**WHAT THE TASK ASKS**
If a line in the entries below includes "Lens", pick it out and copy it.

===== RECORD EXTRACTS

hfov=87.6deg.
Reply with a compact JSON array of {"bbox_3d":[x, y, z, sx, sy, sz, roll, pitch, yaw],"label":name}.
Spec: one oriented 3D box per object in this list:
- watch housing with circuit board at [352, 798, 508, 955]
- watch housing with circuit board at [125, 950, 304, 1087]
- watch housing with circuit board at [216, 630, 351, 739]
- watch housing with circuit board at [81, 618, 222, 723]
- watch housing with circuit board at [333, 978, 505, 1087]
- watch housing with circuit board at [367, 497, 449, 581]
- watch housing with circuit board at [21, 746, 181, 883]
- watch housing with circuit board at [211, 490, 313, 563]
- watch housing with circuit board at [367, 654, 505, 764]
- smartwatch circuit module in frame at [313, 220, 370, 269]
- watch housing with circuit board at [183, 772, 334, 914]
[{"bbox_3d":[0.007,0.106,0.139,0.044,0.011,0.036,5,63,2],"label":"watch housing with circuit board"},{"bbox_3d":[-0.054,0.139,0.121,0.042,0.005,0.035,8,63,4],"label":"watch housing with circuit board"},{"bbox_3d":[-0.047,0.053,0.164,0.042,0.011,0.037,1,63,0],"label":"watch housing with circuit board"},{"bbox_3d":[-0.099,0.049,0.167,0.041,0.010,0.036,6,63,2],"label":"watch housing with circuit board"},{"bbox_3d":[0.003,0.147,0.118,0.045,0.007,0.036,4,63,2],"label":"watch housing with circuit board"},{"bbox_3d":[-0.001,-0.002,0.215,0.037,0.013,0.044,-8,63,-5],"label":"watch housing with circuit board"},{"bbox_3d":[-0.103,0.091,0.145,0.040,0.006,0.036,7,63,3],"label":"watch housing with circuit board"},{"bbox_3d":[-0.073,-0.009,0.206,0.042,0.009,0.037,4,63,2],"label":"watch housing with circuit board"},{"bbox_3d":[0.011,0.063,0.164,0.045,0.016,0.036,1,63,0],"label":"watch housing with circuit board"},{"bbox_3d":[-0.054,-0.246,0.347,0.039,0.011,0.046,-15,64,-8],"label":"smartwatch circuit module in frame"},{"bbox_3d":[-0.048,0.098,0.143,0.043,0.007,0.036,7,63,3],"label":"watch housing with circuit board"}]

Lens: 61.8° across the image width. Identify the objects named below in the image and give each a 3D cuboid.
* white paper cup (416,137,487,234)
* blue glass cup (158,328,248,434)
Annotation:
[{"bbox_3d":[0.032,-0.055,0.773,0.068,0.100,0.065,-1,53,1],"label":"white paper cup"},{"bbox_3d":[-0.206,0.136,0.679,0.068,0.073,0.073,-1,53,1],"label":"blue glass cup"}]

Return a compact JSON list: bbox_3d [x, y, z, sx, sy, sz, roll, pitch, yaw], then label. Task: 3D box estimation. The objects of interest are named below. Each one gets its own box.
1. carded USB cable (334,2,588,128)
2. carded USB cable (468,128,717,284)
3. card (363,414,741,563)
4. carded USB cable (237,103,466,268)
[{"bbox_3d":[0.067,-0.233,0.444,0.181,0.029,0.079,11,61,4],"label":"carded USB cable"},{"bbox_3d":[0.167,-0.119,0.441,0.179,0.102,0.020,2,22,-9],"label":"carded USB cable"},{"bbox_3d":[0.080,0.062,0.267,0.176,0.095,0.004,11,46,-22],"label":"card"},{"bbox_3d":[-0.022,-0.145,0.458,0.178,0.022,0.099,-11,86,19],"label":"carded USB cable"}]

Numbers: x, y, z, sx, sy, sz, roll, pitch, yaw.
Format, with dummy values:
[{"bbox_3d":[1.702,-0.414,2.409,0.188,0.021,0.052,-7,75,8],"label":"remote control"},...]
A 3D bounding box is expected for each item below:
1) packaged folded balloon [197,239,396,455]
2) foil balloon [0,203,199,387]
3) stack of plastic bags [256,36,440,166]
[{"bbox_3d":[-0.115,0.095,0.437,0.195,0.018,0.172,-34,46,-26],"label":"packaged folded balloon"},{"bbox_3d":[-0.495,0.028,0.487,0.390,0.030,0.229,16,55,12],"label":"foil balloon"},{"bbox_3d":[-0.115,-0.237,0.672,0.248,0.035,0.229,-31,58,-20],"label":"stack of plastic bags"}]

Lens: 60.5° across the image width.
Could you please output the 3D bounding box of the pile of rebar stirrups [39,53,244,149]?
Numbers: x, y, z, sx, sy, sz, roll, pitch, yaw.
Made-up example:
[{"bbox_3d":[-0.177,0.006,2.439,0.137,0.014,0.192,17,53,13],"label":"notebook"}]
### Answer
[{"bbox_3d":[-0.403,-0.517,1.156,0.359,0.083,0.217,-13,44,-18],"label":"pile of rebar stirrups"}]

==========

**SOLUTION**
Lens: 61.8° across the image width. Identify the objects named below in the image and give each a 3D cuboid.
Lens: 60.5° across the image width.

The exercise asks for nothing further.